リドルの言葉により、エースとデュースは保健室で夜月から話されたことを穴のないようすべて話して説明た。それを聞き、トレイは納得したように顎に指を添えた。


「確かに、ここは男子校だ。身を守るって意味でも、男装をするのは正しい選択だと思う」
「そうだねー。男だらけのところに女の子ひとり入るなんて、オオカミの群れにヒツジを入れるようなものだし。その気はなかったとしても、隠すのは当然じゃない?」


トレイの言い分にケイトも同意する。
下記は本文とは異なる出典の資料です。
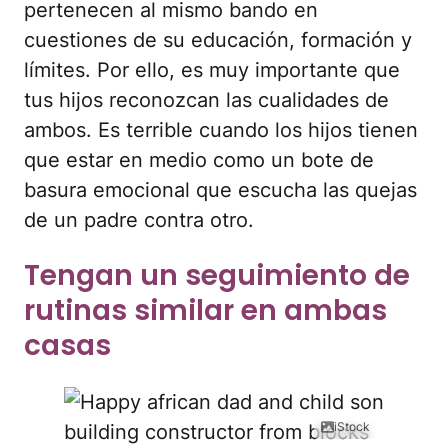
pertenecen al mismo bando en
cuestiones de su educación, formación y
límites. Por ello, es muy importante que
tus hijos reconozcan las cualidades de
ambos. Es terrible cuando los hijos tienen
que estar en medio como un bote de
basura emocional que escucha las quejas
de un padre contra otro.
Tengan un seguimiento de
rutinas similar en ambas
casas
iStock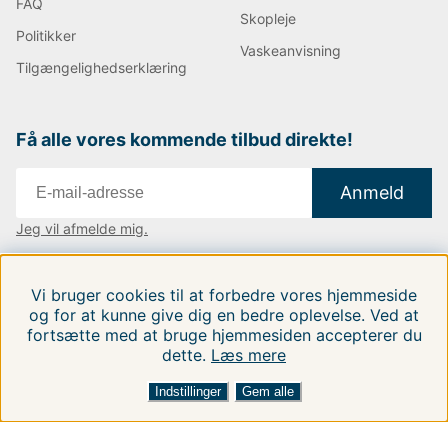
FAQ
Skopleje
Politikker
Vaskeanvisning
Tilgængelighedserklæring
Få alle vores kommende tilbud direkte!
Anmeld
Jeg vil afmelde mig.
Vi findes i:
Danmark
|
Finland
|
Sverige
Vi bruger cookies til at forbedre vores hjemmeside
Følg os på vores sociale medier.
og for at kunne give dig en bedre oplevelse. Ved at
fortsætte med at bruge hjemmesiden accepterer du
dette.
Læs mere
FILTRERA EFTER
SORTER EFTER:
Indstillinger
Gem alle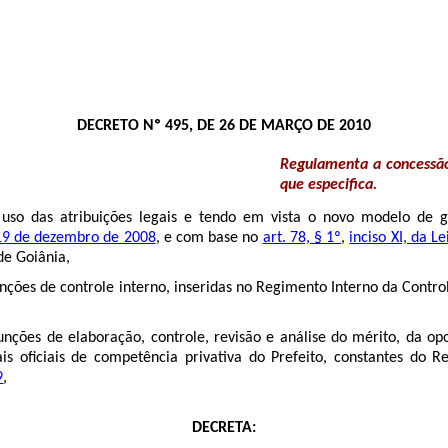
DECRETO Nº 495, DE 26 DE MARÇO DE 2010
Regulamenta a concessão
que especifica.
 uso das atribuições legais e tendo em vista o novo modelo de g
19 de dezembro de 2008
, e com base no
art. 78, § 1º
,
inciso XI, da 
de Goiânia,
nções de controle interno, inseridas no Regimento Interno da Contr
nções de elaboração, controle, revisão e análise do mérito, da opo
s oficiais de competência privativa do Prefeito, constantes do 
9
,
DECRETA: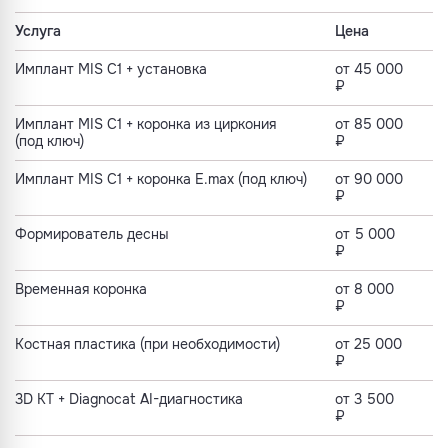
Услуга
Цена
Имплант MIS C1 + установка
от 45 000
₽
Имплант MIS C1 + коронка из циркония
от 85 000
(под ключ)
₽
Имплант MIS C1 + коронка E.max (под ключ)
от 90 000
₽
Формирователь десны
от 5 000
₽
Временная коронка
от 8 000
₽
Костная пластика (при необходимости)
от 25 000
₽
3D КТ + Diagnocat AI-диагностика
от 3 500
₽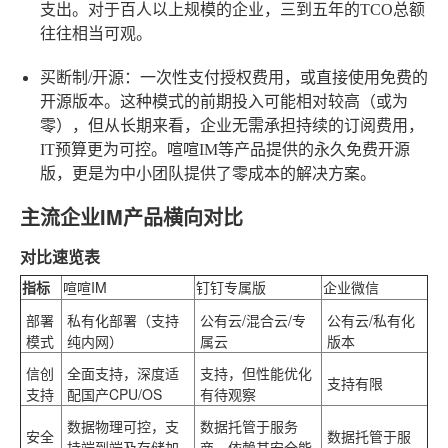
支出。对于百人以上规模的企业，三到五年的TCO总额
往往相当可观。
买断制/开源
：一次性支付授权费用，或直接使用免费的
开源版本。这种模式的前期投入可能相对较高（或为
零），但从长期来看，企业无需承担持续的订阅费用，
IT预算更为可控。喧喧IM等产品提供的永久免费开源
版，更是为中小团队提供了零成本的解决方案。
主流企业IM产品横向对比
对比速览表
指标
喧喧IM
钉钉专属版
企业微信
部署
私有化部署（支持
公有云/混合云/专
公有云/私有化
模式
纯内网）
属云
版本
信创
全面支持，深度适
支持，但性能优化
支持有限
支持
配国产CPU/OS
有待观察
数据物理可控，支
数据托管于服务
安全
数据托管于服
持端到端及存储加
商，依赖其安全能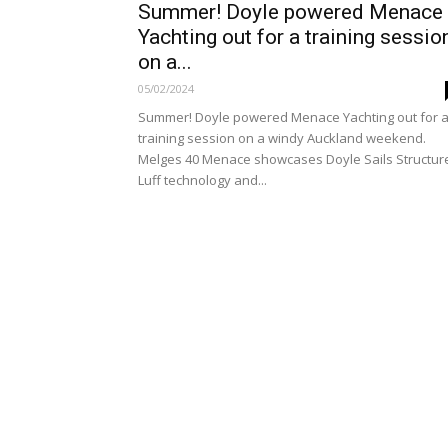
Summer! Doyle powered Menace
Yachting out for a training sessio
on a...
05/02/2024
Summer! Doyle powered Menace Yachting out for 
training session on a windy Auckland weekend.
Melges 40 Menace showcases Doyle Sails Structur
Luff technology and...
それを聞き、確かにそうだよなとエースとデュースも思う。一番付き合いの長い友人として自分たちだけにでも話してほしかったという気持ちがあったが、トレイとケイトの話を聞いて納得せざるを得なかった。

ふと、視線をリドルに向けた。リドルはふるふると肩を震わせ、顔をうつ向かせていた。黙り込んでしまったリドルに気づき、トレイが声をかけたその時だった。


「ぼ、ボクはなんてことを・・・・・・っ! 女性である彼女を男と間違えるなんて・・・・・・ッ!!」
「えぇ〜〜、そこまでえ〜〜!?」
「リドル落ち着け!」


ドンッとテーブルに拳をぶつけるリドル。まさかそこまでの反応をされるとは思ってもいなく、4人は目を見開いて驚いた。リドルはどうすれば、と動揺していた。
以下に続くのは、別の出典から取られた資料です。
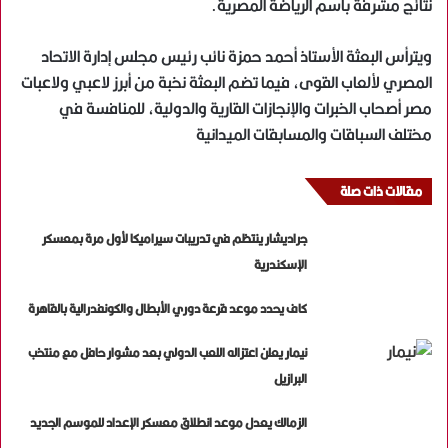
نتائج مشرفة باسم الرياضة المصرية.
ويترأس البعثة الأستاذ أحمد حمزة نائب رئيس مجلس إدارة الاتحاد
المصري لألعاب القوى، فيما تضم البعثة نخبة من أبرز لاعبي ولاعبات
مصر أصحاب الخبرات والإنجازات القارية والدولية، للمنافسة في
مختلف السباقات والمسابقات الميدانية
مقالات ذات صلة
جراديشار ينتظم في تدريبات سيراميكا لأول مرة بمعسكر
الإسكندرية
كاف يحدد موعد قرعة دوري الأبطال والكونفدرالية بالقاهرة
نيمار يعلن اعتزاله اللعب الدولي بعد مشوار حافل مع منتخب
البرازيل
الزمالك يعدل موعد انطلاق معسكر الإعداد للموسم الجديد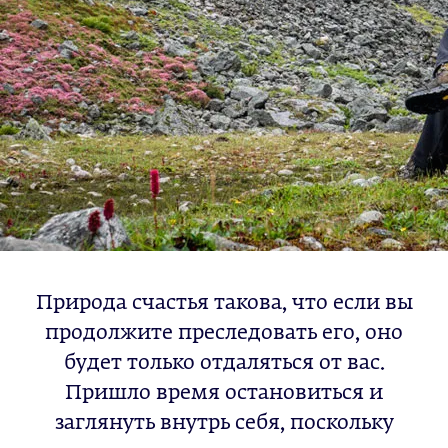
Природа счастья такова, что если вы
продолжите преследовать его, оно
будет только отдаляться от вас.
Пришло время остановиться и
заглянуть внутрь себя, поскольку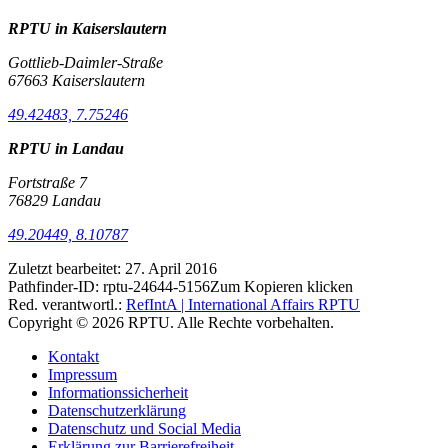
RPTU in Kaiserslautern
Gottlieb-Daimler-Straße
67663 Kaiserslautern
49.42483, 7.75246
RPTU in Landau
Fortstraße 7
76829 Landau
49.20449, 8.10787
Zuletzt bearbeitet:
27. April 2016
Pathfinder-ID:
rptu-24644-5156
Zum Kopieren klicken
Red. verantwortl.:
RefIntA | International Affairs RPTU
Copyright © 2026 RPTU. Alle Rechte vorbehalten.
Kontakt
Impressum
Informationssicherheit
Datenschutzerklärung
Datenschutz und Social Media
Erklärung zur Barrierefreiheit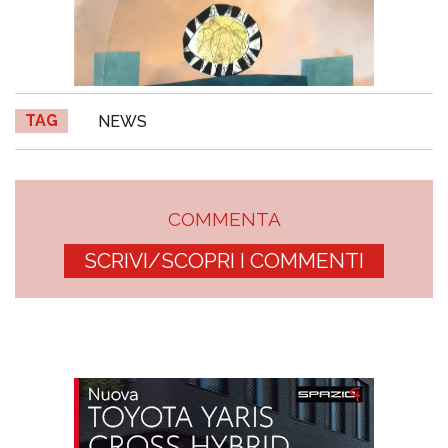
TAG
NEWS
COMMENTA
SCRIVI/SCOPRI I COMMENTI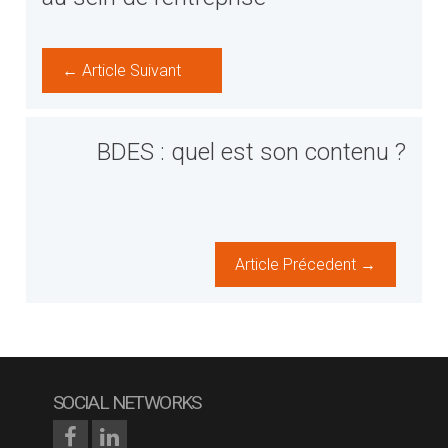
← Article Suivant
BDES : quel est son contenu ?
Article Précedent →
SOCIAL NETWORKS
「すぐに謝らなければ・・・・・・今すぐオンボロ寮へ行くぞ、全員だ!」
「い、今からですか!?」
「ちょっとちょっとリドルくん、落ち着いてー?」


すぐに謝罪しに行こうとするリドルを慌てて止める。エースやデュースに至っては、自分たちより動揺するリドルの姿を見て逆に冷静になってた。「リドル、もう夜も遅いしあいつも寝ているはずだ。出向くなら明日にしよう」トレイの鶴の一声でリドルも「そ、そうか。そうだな・・・・・・夜分遅くに女性の所に訪ねるのはマナー違反か・・・・・・」と納得し、なんとかその場を乗り切る。

再びソファに腰を下ろしたリドルは平然を取り繕うとするが、徐々に頭を抱える体勢になっていった。そんなリドルを見てトレイやケイトは苦笑いをし、エースやデュースはどっと疲れてソファにもたれかかった。